Data records:
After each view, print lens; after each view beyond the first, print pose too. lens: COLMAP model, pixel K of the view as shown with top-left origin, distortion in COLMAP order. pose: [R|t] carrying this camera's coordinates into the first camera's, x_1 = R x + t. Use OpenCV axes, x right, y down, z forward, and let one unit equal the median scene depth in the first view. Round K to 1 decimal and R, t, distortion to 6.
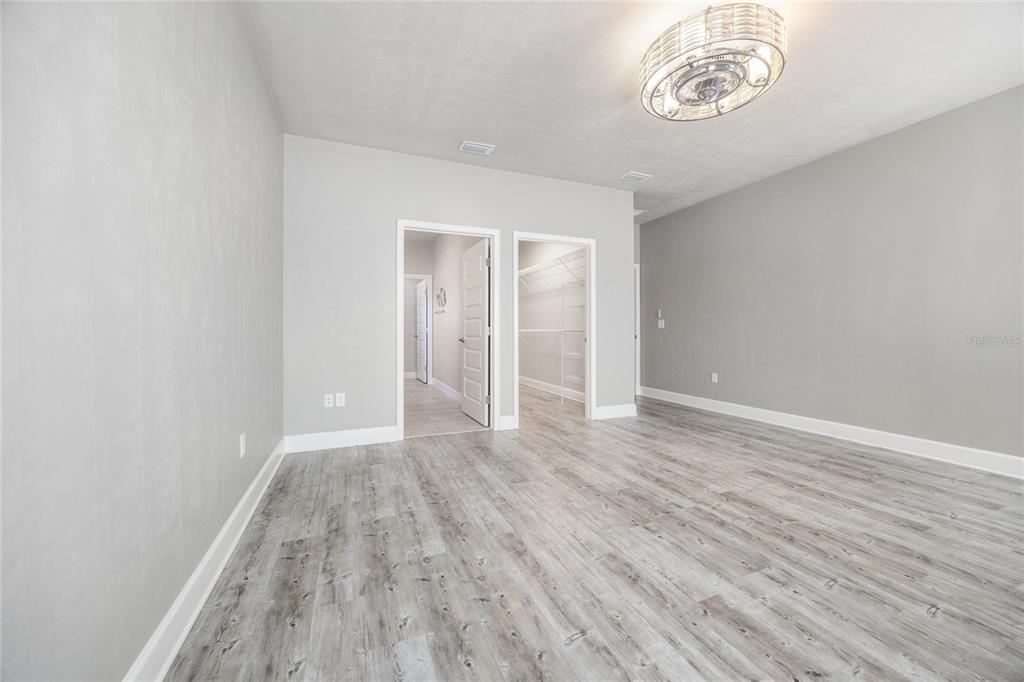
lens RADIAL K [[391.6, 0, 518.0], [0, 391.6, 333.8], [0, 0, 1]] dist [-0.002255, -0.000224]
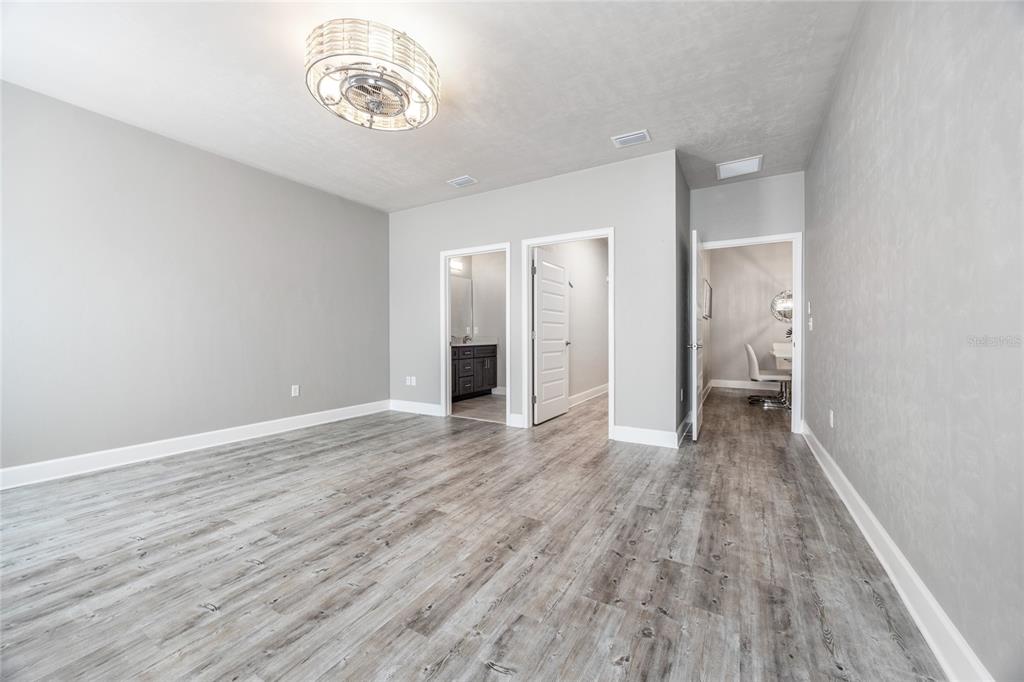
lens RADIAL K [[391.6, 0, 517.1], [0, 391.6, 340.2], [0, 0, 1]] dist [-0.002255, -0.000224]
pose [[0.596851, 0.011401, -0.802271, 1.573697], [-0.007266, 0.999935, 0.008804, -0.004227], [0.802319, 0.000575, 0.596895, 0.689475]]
...
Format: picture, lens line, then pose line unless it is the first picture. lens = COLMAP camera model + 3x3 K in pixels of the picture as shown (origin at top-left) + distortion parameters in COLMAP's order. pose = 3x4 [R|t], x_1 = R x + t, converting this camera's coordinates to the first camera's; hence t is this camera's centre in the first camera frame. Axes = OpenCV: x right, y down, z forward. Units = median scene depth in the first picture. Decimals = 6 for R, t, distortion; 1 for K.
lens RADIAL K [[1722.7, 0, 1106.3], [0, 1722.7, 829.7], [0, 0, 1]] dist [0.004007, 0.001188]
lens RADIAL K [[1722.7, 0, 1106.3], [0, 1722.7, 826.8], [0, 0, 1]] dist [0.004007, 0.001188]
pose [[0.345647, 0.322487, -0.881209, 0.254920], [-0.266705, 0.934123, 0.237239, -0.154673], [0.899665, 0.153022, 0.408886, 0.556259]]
...
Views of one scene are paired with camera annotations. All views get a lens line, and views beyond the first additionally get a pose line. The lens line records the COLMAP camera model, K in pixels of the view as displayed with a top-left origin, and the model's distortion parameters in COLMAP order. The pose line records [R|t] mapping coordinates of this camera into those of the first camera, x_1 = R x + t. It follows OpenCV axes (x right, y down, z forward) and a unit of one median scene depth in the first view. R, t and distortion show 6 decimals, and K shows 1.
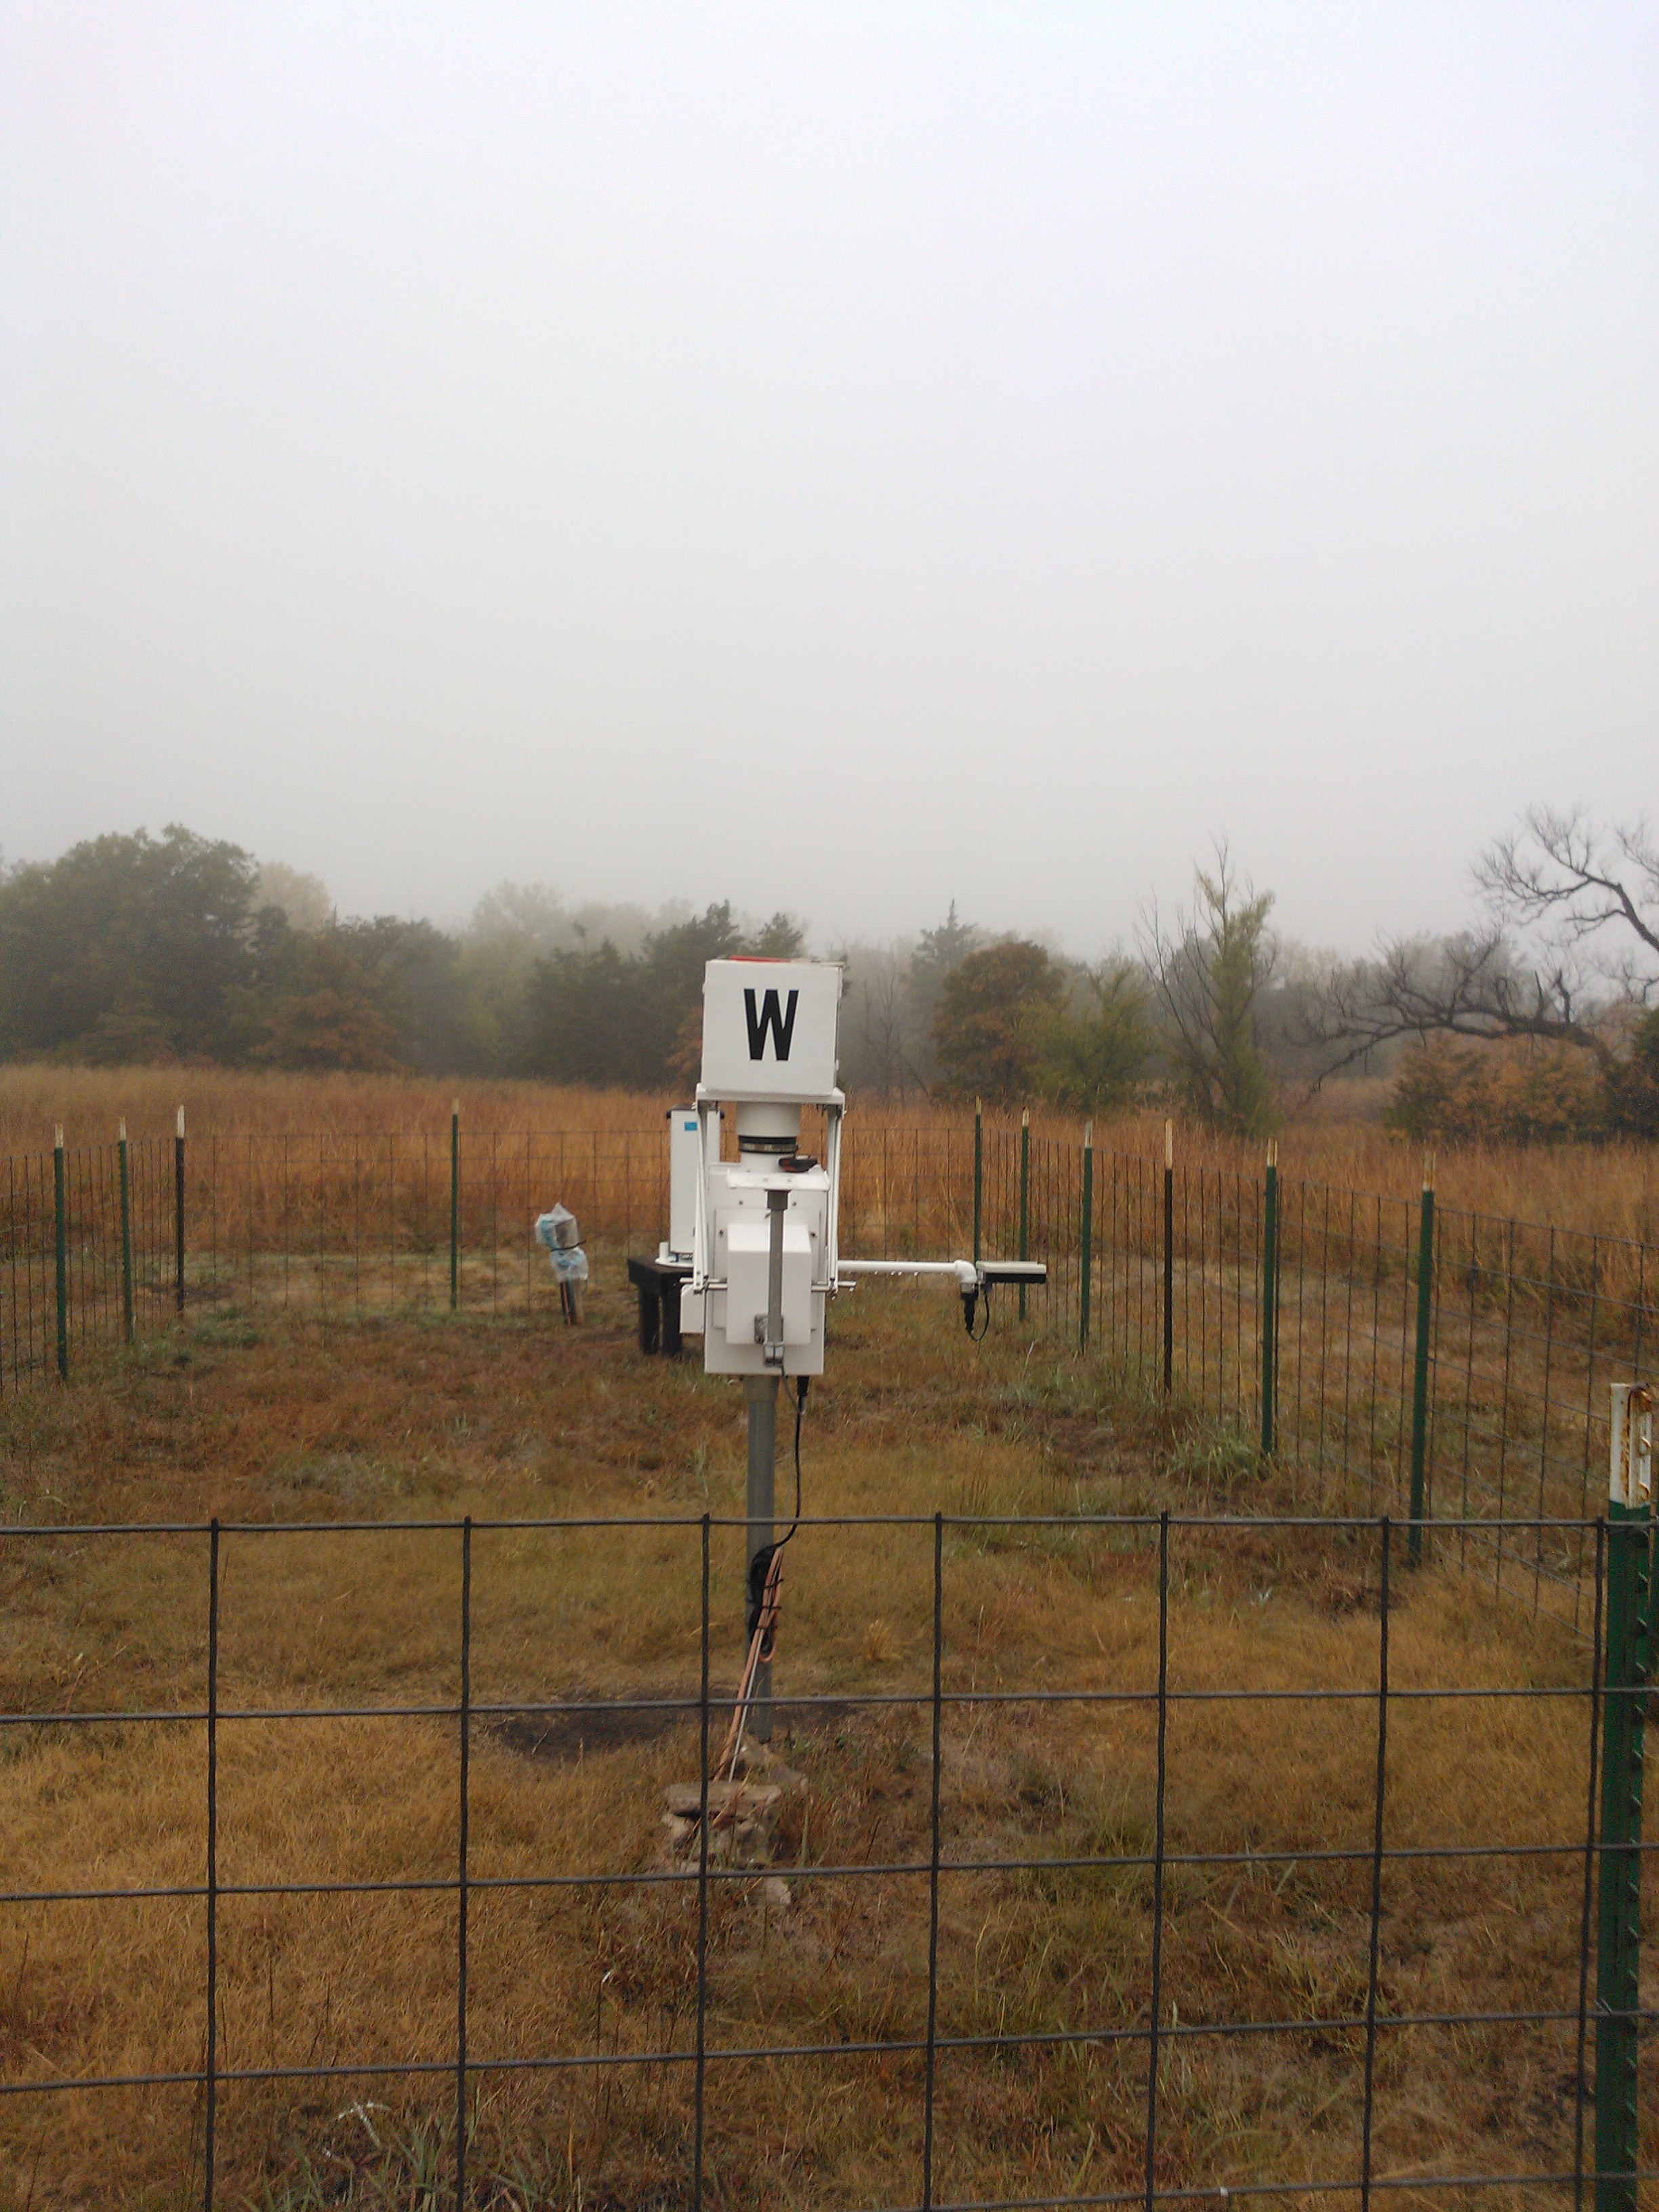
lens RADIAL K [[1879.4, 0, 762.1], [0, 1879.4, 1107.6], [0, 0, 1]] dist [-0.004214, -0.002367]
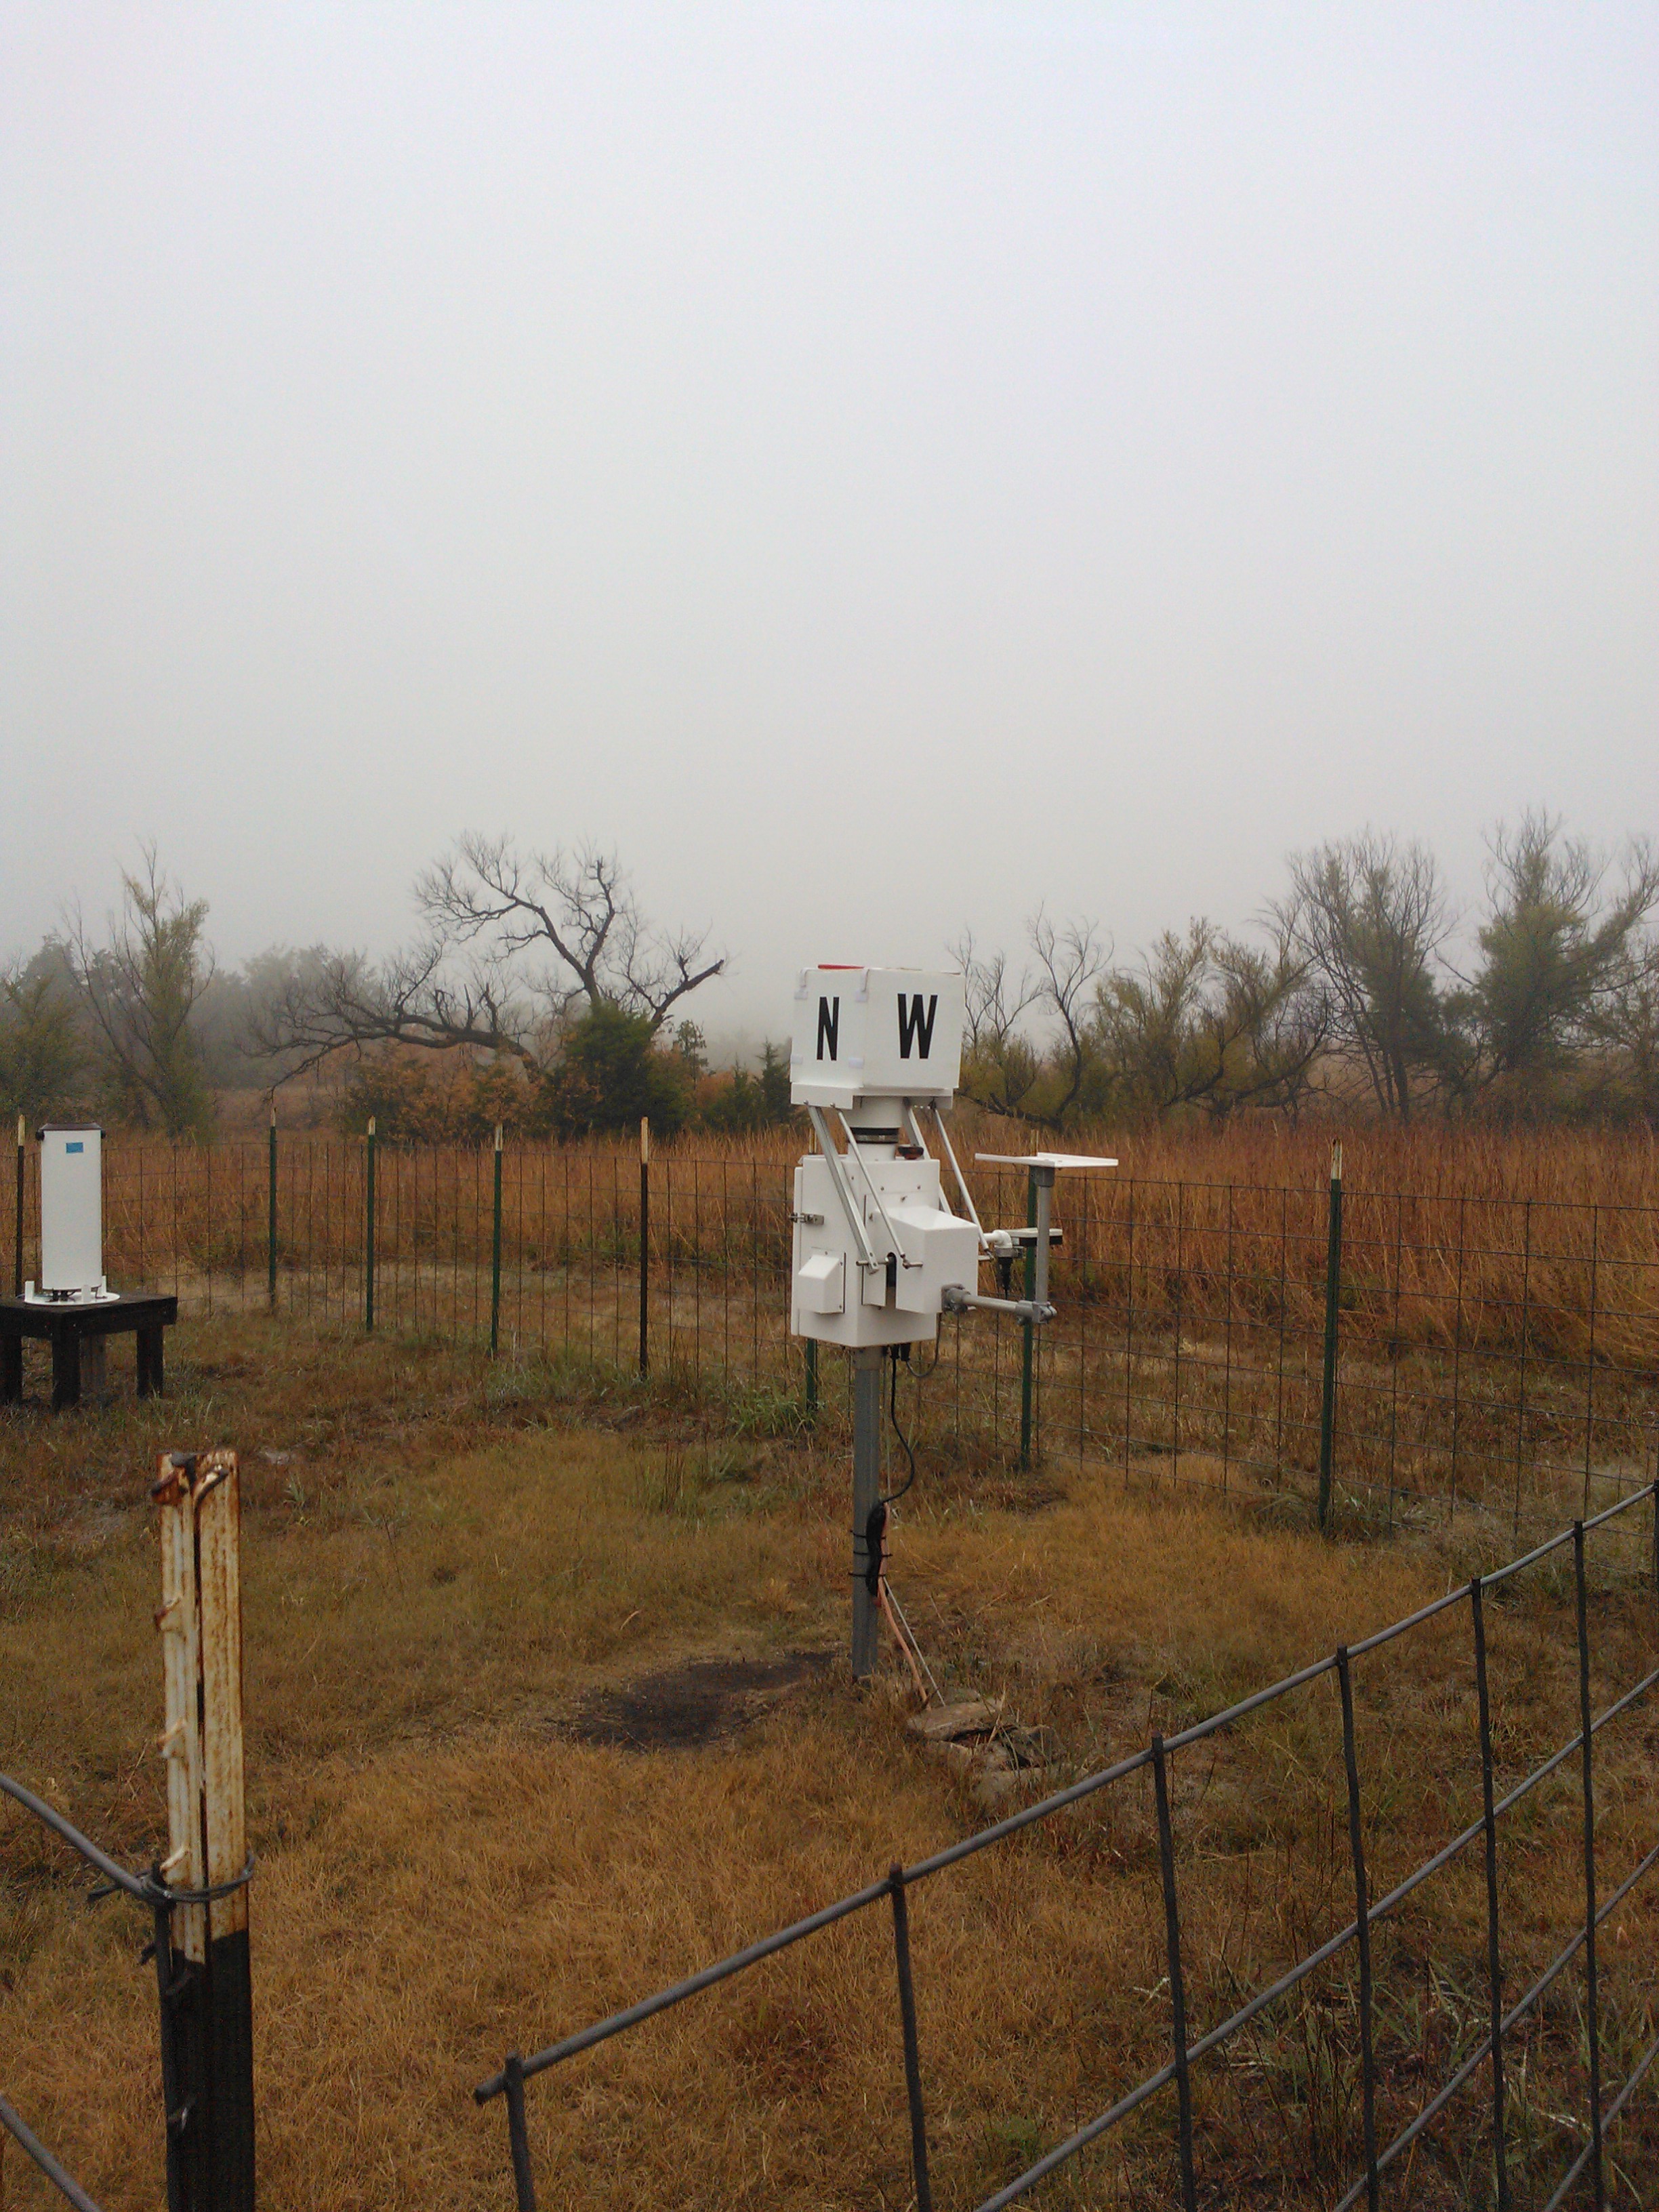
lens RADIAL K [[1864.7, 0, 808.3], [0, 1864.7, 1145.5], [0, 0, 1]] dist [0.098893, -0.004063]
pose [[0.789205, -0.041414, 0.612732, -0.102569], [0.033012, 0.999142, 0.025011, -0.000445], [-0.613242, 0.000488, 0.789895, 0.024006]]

Prompt: Rewrite the data starting at the line that contains "After each view, print" and ending after the line that contains "340.2], [0, 0, 1]] dist [-0.002255, -0.000224]", replacing "beyond" with "past" and leaving everything else unchanged. Omit the pictures from your answer.

Result of this exercise:
After each view, print lens; after each view past the first, print pose too. lens: COLMAP model, pixel K of the view as shown with top-left origin, distortion in COLMAP order. pose: [R|t] carrying this camera's coordinates into the first camera's, x_1 = R x + t. Use OpenCV axes, x right, y down, z forward, and let one unit equal the median scene depth in the first view. Round K to 1 decimal and R, t, distortion to 6.
lens RADIAL K [[391.6, 0, 518.0], [0, 391.6, 333.8], [0, 0, 1]] dist [-0.002255, -0.000224]
lens RADIAL K [[391.6, 0, 517.1], [0, 391.6, 340.2], [0, 0, 1]] dist [-0.002255, -0.000224]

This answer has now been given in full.